#### [Required action]
Which lines run from the line with "Suivi de backlinks." through the line with "(et 1 en plus)" in the entries below? Print them exactly, both ends included, and nothing more.

━━━ Supplied material

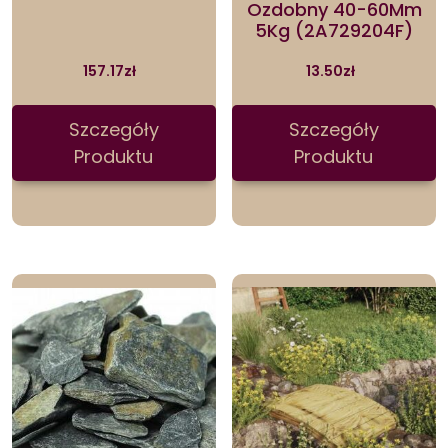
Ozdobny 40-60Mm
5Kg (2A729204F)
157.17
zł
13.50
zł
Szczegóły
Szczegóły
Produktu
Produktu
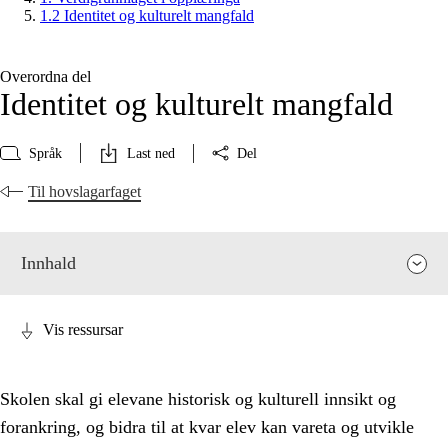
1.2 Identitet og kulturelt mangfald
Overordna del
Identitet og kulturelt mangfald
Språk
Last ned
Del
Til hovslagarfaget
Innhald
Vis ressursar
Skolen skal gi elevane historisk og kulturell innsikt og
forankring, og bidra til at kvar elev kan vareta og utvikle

━━━━━━
━━━ Supplied material

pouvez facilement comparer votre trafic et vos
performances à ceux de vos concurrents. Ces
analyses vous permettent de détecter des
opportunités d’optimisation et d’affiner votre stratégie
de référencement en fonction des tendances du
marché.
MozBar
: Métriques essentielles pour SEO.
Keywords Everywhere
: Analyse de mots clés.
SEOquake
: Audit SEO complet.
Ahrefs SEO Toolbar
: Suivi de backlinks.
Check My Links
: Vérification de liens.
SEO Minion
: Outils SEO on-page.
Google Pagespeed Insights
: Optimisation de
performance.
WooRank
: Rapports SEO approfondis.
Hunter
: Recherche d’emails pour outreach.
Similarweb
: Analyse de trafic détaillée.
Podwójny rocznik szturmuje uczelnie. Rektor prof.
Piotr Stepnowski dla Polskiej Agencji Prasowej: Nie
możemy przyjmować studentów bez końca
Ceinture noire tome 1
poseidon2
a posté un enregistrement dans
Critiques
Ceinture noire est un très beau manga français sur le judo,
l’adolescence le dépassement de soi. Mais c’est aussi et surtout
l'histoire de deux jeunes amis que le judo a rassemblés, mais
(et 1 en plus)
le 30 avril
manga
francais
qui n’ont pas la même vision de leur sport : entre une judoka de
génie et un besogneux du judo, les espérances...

━━━━━━

#### [Completed task]
: Suivi de backlinks.
Check My Links
: Vérification de liens.
SEO Minion
: Outils SEO on-page.
Google Pagespeed Insights
: Optimisation de
performance.
WooRank
: Rapports SEO approfondis.
Hunter
: Recherche d’emails pour outreach.
Similarweb
: Analyse de trafic détaillée.
Podwójny rocznik szturmuje uczelnie. Rektor prof.
Piotr Stepnowski dla Polskiej Agencji Prasowej: Nie
możemy przyjmować studentów bez końca
Ceinture noire tome 1
poseidon2
a posté un enregistrement dans
Critiques
Ceinture noire est un très beau manga français sur le judo,
l’adolescence le dépassement de soi. Mais c’est aussi et surtout
l'histoire de deux jeunes amis que le judo a rassemblés, mais
(et 1 en plus)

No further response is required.